Maybe, if I had someone who loved me I would be happier. The search for the "one" began in earnest. I got into relationships, got hurt, and continued looking for that special someone. Then I fell in love with someone I thought was special. It felt like I had come home. For a short while it felt heavenly to love and be loved in return until personality conflicts got in the way and it was soon over. For a while I was depressed and lonely and thought life wasn't worthwhile.
Onwards and upwards.
The search to know myself continued. If I wasn't going to find that in relationships I would have to do it without a significant other. One day the feeling of homesickness was so strong, during meditation it manifested as a group of entities who came to remind me who I was. I was shown what home was like. For a while it was good to know who I was. At least now I can experience life knowing that I have a base, a place I can always return to. I'm here now, why not experience life as a fully paid up member of the human race? I could also kill two birds with one stone: do what I love, writing; and write about how I am applying the principles of spirituality, as I understand it, in my life. So I experienced the many paradigms and wrote about my experiences.
In between, I kept getting the call to return home. One night I woke up to find this dark purple entity touching my shoulder. This entity didn't have a body as we know it, but it was like a mass that transmuted part of Itself into a body. I also knew that entity was me. I was a purple mass; a purple mess. I recalled the other entities I have met before and being shown my home which is purple energy, a consciousness that underlies all of creation. That was home. But hey, I am having too much fun being human.
The call to come home happened again recently. I could no longer hide behind my beliefs as I had more or less released most of them. There was nothing for me to hold on to. I was ready to return home. How is this going to work out? Am I going to have to die to return home? But there is no death! How can I get home while still in this body? Easy. Like Dorothy in the film, The Wizard of Oz, all I needed to do was close my eyes and think of home, though I was missing Dorothy's emerald shoes.

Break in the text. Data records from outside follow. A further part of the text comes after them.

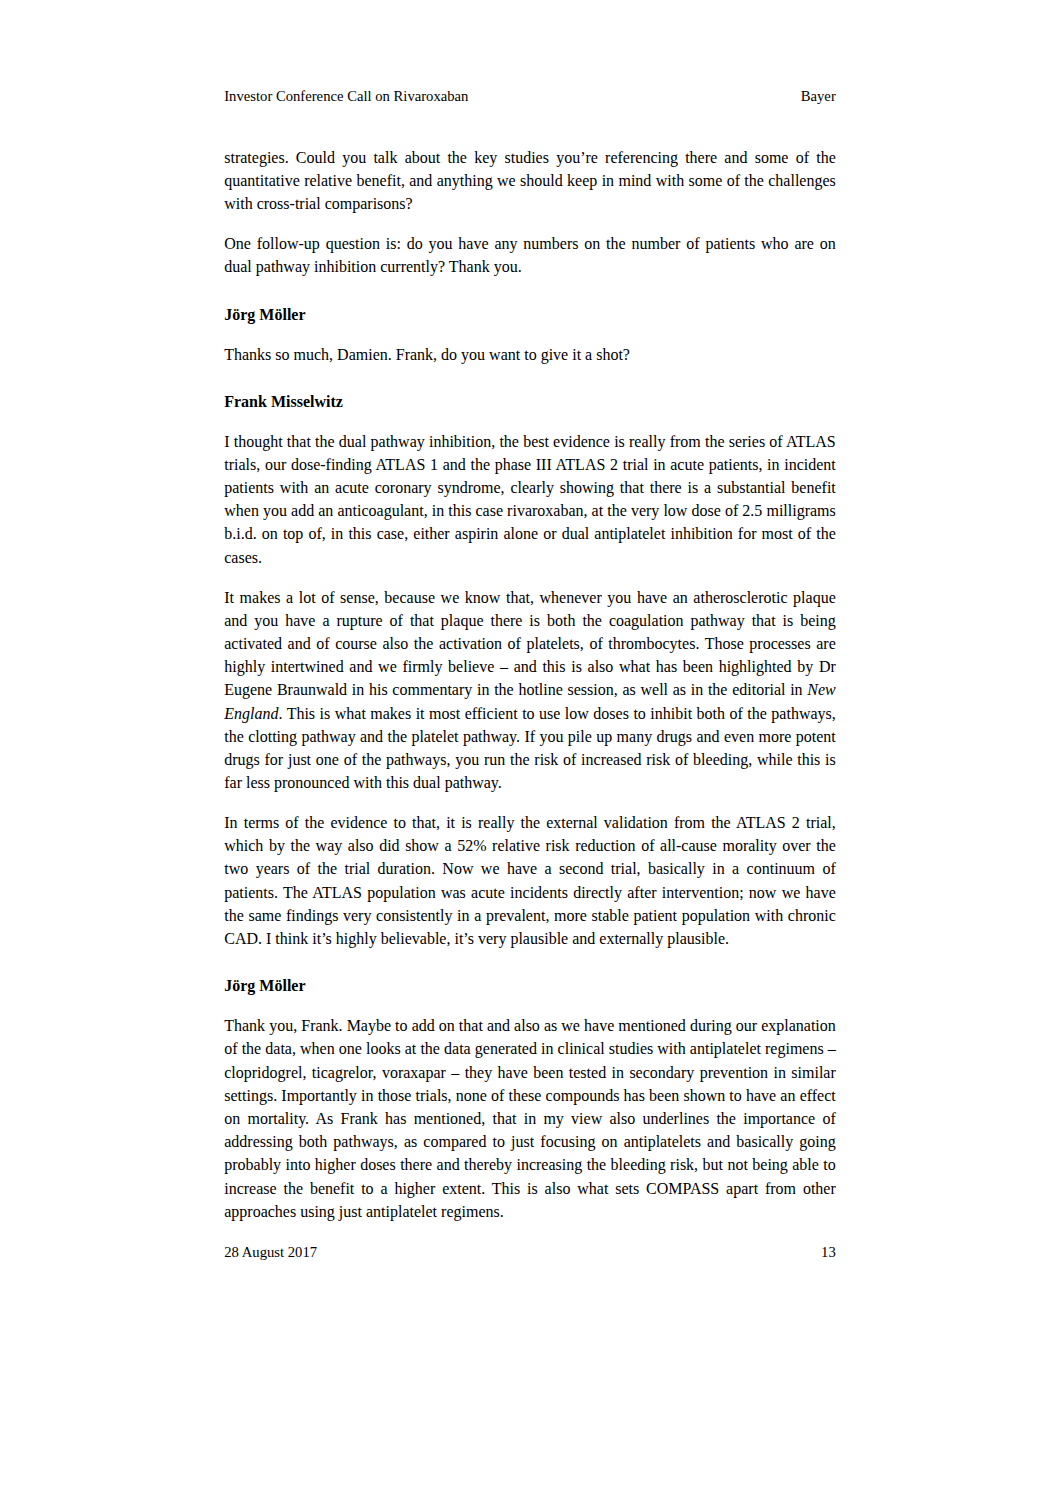Investor Conference Call on Rivaroxaban
Bayer
strategies. Could you talk about the key studies you’re referencing there and some of the quantitative relative benefit, and anything we should keep in mind with some of the challenges with cross-trial comparisons?
One follow-up question is: do you have any numbers on the number of patients who are on dual pathway inhibition currently? Thank you.
Jörg Möller
Thanks so much, Damien. Frank, do you want to give it a shot?
Frank Misselwitz
I thought that the dual pathway inhibition, the best evidence is really from the series of ATLAS trials, our dose-finding ATLAS 1 and the phase III ATLAS 2 trial in acute patients, in incident patients with an acute coronary syndrome, clearly showing that there is a substantial benefit when you add an anticoagulant, in this case rivaroxaban, at the very low dose of 2.5 milligrams b.i.d. on top of, in this case, either aspirin alone or dual antiplatelet inhibition for most of the cases.
It makes a lot of sense, because we know that, whenever you have an atherosclerotic plaque and you have a rupture of that plaque there is both the coagulation pathway that is being activated and of course also the activation of platelets, of thrombocytes. Those processes are highly intertwined and we firmly believe – and this is also what has been highlighted by Dr Eugene Braunwald in his commentary in the hotline session, as well as in the editorial in New England. This is what makes it most efficient to use low doses to inhibit both of the pathways, the clotting pathway and the platelet pathway. If you pile up many drugs and even more potent drugs for just one of the pathways, you run the risk of increased risk of bleeding, while this is far less pronounced with this dual pathway.
In terms of the evidence to that, it is really the external validation from the ATLAS 2 trial, which by the way also did show a 52% relative risk reduction of all-cause morality over the two years of the trial duration. Now we have a second trial, basically in a continuum of patients. The ATLAS population was acute incidents directly after intervention; now we have the same findings very consistently in a prevalent, more stable patient population with chronic CAD. I think it’s highly believable, it’s very plausible and externally plausible.
Jörg Möller
Thank you, Frank. Maybe to add on that and also as we have mentioned during our explanation of the data, when one looks at the data generated in clinical studies with antiplatelet regimens – clopridogrel, ticagrelor, voraxapar – they have been tested in secondary prevention in similar settings. Importantly in those trials, none of these compounds has been shown to have an effect on mortality. As Frank has mentioned, that in my view also underlines the importance of addressing both pathways, as compared to just focusing on antiplatelets and basically going probably into higher doses there and thereby increasing the bleeding risk, but not being able to increase the benefit to a higher extent. This is also what sets COMPASS apart from other approaches using just antiplatelet regimens.
28 August 2017
13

So I closed my eyes and I was home. I was back in this place that is dark purple. In that purple light, space, or mass there is a sense of an us, a collective consciousness, a oneness, a real feeling of belonging. This is where the call has come from. My homesickness and restlessness have all stemmed from not being fully at home. I opened my eyes and found I was still in the same body right here on earth. Now what? My purple friends told me that I am to be at home wherever I am. How? By seeing myself living at home. I see myself surrounded by purple energy. I see myself as purple energy. I will go as far as saying that what I experience as a human body with organs, is all part of the purple energy; though people will still see me as human.
Another thing I am excited about is experiencing the fullness of my being I wonder if I will still love what I used to. What if the real me can't stand chocolate? God forbid! The only way to find out is to live as my purple self and then I'll know.
I am home where I truly belong.
22 Feb 2006 @ 14:32 by : purple empathy
what a beautiful journey. Great post, Enocia. Still that homesick feeling feels good sometimes, just so as to demand the remedy. It's good to feel the extremes - from utter need to sweet satisfaction.
As you've stated - life's full of opportunities for all of it.
23 Feb 2006 @ 12:49 by : purple empathy :-)
Thanks for your kind comments. Yeah, homesickness is all part of life in its infinite possibilities.